→ Document excerpt
────────
Harris was born to parents Torrel and Lisa, in Islip, New York. His father played college basketball at Duquesne and Murray State. He has three brothers, Tyler, T.J. and Terry, and two sisters, Tori and Tesia. Fellow NBA player and former teammate Channing Frye is Harris's first cousin. His grandfather, John Mulzac, was a member of the Tuskegee Airmen. Harris wears number 12 as a tribute to his close friend and former teammate Morgan Childs, who died at age 17 from leukemia.

Harris is close friends with Houston Rockets center Boban Marjanović, who was his teammate in Detroit, Los Angeles, and Philadelphia from 2016 to 2019.

Harris is married.

Philanthropy 
Harris was the recipient of the 2016 NBA Community Service Award. He created the "Tobias Harris School of Mentoring Program" and partnered with the Yes We Can Community Center and UAS Inc to help athletes and their parents with the recruiting and scholarship process. Harris also donated $10,000 to "Feeding Children Everywhere", a social charity that helps prepare food for hungry children. Harris won this award again in October 2021. 

Harris launched the Tobias Lit Labs campaign which brings books and authors to families and schools. He also partnered with Read by 4th to have a block party in North Philadelphia. Harris contributed more than 2 million dollars through his Tobias Harris Charitable Fund, which provides classroom supplies and supports professional development for educators and students. He has donated $10,000 to the Kappa Alpha Psi Foundation to provide grants for scholarships, community projects, and after-school programs.

Spirituality 
Harris identifies as a Christian and discusses his faith in public often. In 2015 in an interview with "Razz and Jazz Sports", Tobias stated, "Any person I meet, I try to embrace them and show them love so that they know I'm a Christian, Jesus Christ was a loving man. And as Christians, we have to try to model our lives after Jesus Christ". Tobias donated another 1 million dollars to nine different charities to the Philadelphia area.
────────
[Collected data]
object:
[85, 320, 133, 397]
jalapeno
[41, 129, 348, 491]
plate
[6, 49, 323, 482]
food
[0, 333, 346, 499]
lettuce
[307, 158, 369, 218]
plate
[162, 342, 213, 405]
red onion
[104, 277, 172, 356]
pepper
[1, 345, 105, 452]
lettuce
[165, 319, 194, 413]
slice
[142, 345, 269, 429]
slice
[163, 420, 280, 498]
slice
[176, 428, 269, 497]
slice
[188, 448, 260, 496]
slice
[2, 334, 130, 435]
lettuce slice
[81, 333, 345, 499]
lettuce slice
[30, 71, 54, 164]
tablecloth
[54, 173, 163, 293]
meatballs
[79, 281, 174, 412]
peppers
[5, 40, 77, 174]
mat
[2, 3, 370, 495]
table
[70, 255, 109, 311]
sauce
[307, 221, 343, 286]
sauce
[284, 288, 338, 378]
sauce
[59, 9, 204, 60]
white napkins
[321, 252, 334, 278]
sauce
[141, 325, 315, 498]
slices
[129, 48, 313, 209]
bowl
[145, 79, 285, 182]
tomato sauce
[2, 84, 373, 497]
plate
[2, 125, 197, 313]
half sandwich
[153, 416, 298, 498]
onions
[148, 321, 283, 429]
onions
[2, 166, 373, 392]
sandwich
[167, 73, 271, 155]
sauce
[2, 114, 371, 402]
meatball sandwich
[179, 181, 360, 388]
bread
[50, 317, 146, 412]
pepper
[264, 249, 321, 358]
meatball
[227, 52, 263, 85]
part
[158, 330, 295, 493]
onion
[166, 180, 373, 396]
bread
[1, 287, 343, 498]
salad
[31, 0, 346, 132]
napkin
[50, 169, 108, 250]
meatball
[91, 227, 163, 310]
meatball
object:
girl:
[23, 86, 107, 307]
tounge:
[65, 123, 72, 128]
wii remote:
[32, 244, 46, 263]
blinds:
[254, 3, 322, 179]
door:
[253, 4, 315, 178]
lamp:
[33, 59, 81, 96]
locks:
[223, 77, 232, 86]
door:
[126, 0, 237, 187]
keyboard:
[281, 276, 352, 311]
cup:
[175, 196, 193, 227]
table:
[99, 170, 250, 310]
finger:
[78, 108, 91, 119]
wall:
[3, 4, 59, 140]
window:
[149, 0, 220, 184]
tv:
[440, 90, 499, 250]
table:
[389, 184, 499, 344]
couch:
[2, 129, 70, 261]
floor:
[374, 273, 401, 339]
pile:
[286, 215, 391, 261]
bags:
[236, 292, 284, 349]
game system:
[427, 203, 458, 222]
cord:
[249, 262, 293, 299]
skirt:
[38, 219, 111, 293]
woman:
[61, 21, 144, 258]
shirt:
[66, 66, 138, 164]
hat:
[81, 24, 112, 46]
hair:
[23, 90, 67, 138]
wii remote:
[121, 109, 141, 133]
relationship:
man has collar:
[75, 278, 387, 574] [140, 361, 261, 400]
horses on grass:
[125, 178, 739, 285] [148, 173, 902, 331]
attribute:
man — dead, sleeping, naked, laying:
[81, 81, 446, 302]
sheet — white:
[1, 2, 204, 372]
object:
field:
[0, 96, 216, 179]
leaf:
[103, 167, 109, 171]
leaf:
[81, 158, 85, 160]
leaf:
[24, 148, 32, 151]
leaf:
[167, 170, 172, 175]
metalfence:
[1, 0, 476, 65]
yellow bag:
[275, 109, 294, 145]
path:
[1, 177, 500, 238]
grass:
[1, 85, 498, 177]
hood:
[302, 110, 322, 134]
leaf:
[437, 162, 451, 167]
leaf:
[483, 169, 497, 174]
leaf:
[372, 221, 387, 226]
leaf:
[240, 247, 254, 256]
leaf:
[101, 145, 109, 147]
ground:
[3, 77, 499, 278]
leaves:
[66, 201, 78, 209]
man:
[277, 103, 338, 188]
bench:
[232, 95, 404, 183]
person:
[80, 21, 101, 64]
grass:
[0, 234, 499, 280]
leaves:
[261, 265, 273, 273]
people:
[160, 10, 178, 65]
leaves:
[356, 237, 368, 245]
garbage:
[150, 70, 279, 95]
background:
────────
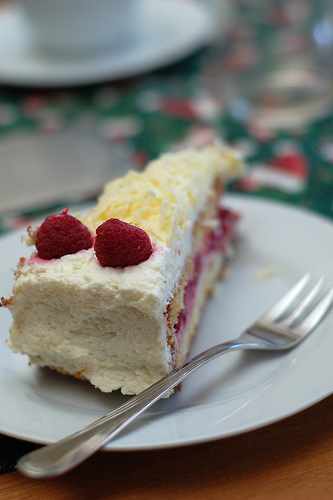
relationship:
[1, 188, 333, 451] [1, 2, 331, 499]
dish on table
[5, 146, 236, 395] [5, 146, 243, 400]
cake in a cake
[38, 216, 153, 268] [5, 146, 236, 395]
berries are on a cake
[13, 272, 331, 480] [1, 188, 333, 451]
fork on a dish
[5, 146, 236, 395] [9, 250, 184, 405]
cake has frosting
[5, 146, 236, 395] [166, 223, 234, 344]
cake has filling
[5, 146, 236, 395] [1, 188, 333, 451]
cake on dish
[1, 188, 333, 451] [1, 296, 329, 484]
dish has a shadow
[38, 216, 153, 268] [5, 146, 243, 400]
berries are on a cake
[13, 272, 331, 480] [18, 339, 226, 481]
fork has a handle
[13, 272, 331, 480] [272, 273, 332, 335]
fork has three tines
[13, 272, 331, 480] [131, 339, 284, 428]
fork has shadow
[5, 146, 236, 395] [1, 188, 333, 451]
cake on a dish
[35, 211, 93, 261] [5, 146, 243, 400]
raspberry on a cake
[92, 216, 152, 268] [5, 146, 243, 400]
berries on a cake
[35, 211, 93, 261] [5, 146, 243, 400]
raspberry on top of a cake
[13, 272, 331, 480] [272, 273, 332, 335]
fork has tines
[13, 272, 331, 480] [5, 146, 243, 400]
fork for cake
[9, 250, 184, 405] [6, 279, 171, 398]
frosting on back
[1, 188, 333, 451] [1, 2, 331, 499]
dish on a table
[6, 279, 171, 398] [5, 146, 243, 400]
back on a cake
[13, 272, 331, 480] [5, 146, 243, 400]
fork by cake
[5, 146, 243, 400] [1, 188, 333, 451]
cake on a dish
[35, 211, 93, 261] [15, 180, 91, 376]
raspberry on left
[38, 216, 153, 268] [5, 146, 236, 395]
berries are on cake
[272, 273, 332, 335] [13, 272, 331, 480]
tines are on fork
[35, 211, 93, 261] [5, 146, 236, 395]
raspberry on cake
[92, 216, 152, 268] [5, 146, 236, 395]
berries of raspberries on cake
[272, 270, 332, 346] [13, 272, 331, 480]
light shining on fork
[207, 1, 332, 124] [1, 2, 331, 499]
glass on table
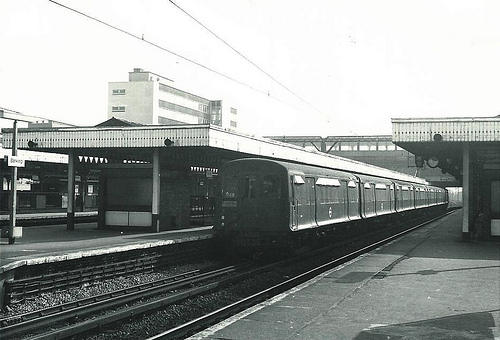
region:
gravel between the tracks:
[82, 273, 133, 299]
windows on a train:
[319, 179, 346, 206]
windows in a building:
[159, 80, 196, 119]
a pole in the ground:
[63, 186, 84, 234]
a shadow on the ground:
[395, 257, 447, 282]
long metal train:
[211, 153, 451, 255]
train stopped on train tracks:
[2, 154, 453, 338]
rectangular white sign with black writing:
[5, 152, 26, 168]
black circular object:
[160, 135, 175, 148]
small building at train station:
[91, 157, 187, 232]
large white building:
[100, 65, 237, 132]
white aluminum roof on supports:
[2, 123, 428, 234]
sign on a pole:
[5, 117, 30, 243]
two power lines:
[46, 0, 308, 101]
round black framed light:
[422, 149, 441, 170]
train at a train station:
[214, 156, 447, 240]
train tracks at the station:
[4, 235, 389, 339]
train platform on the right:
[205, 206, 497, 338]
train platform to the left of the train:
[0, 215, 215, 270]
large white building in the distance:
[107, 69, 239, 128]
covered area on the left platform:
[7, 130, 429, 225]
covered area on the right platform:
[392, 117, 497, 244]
────────
→ Things to do
• A. Using the Tobias Harris biography, explain in one to three sentences why Harris wears the number 12.
• B. Reproduce the passage of the Tobias Harris biography from "Harris is married." up to and including "in October 2021.".

→ Task solutions
• A. Harris wears number 12 as a tribute to his close friend and former teammate Morgan Childs. Childs died of leukemia at age 17.

• B.
Harris is married.

Philanthropy 
Harris was the recipient of the 2016 NBA Community Service Award. He created the "Tobias Harris School of Mentoring Program" and partnered with the Yes We Can Community Center and UAS Inc to help athletes and their parents with the recruiting and scholarship process. Harris also donated $10,000 to "Feeding Children Everywhere", a social charity that helps prepare food for hungry children. Harris won this award again in October 2021.